Use of AI in the production of text through Large Language Models (LLMs) is widespread and growing, with potential applications in journalism, copywriting, academia, and other writing tasks. As such, it is important to understand whether text produced or summarized by LLMs exhibits biases. The studies presented here demonstrate that the LLM ChatGPT-3 reflects human biases for certain types of content in its production. The presence of these biases in LLM output has implications for its common use, as it may magnify human tendencies for content which appeals to these biases.


Here are the main points:
  • LLMs display stereotype-consistent biases, just like humans: Similar to people, LLMs were more likely to preserve information confirming stereotypes over information contradicting them.

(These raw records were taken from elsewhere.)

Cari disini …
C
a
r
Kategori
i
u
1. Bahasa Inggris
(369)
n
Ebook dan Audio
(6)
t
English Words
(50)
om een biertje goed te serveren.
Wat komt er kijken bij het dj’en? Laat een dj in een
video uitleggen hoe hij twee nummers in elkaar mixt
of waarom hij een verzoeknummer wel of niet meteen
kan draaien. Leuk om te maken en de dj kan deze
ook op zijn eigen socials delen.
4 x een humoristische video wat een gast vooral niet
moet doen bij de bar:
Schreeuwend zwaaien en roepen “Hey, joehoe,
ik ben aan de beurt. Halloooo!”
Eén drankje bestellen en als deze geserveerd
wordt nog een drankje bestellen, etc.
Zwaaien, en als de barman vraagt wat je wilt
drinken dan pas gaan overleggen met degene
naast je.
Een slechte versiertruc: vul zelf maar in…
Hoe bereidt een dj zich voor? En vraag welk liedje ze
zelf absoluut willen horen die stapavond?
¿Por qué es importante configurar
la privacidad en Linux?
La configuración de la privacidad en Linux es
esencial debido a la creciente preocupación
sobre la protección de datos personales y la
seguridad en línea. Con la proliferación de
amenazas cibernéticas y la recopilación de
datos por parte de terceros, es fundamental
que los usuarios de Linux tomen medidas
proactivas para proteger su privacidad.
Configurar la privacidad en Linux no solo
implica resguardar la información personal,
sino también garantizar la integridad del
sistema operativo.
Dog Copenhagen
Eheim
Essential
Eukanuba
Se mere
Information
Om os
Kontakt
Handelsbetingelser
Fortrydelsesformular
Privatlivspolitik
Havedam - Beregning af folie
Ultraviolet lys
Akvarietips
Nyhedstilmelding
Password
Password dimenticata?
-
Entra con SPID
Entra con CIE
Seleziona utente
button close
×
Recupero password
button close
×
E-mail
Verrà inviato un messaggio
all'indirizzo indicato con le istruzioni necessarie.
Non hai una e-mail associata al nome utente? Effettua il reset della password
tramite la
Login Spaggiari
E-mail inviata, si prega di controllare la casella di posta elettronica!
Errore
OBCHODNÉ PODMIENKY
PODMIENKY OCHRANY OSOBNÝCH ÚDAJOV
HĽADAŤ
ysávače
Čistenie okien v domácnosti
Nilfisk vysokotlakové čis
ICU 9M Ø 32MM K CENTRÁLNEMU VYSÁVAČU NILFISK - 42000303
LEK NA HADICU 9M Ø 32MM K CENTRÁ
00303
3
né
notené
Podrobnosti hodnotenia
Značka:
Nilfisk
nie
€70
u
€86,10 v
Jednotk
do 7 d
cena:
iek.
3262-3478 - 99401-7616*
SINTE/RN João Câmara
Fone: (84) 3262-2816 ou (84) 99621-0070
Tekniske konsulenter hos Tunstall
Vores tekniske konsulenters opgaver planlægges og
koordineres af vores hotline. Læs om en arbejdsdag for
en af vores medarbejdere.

  • Bias location might differ: Unlike humans, whose biases can shift throughout the retelling process, LLMs primarily showed bias in the first retelling. This suggests their biases stem from their training data rather than a complex cognitive process.
  • Simple summarization may suffice: The first retelling step caused the most content change, implying that even a single summarization by an LLM can reveal its biases. This simplifies the research needed to detect and analyze LLM bias.
  • Prompting for different viewpoints could reduce bias: The study suggests experimenting with different prompts to encourage LLMs to consider broader perspectives and potentially mitigate inherent biases.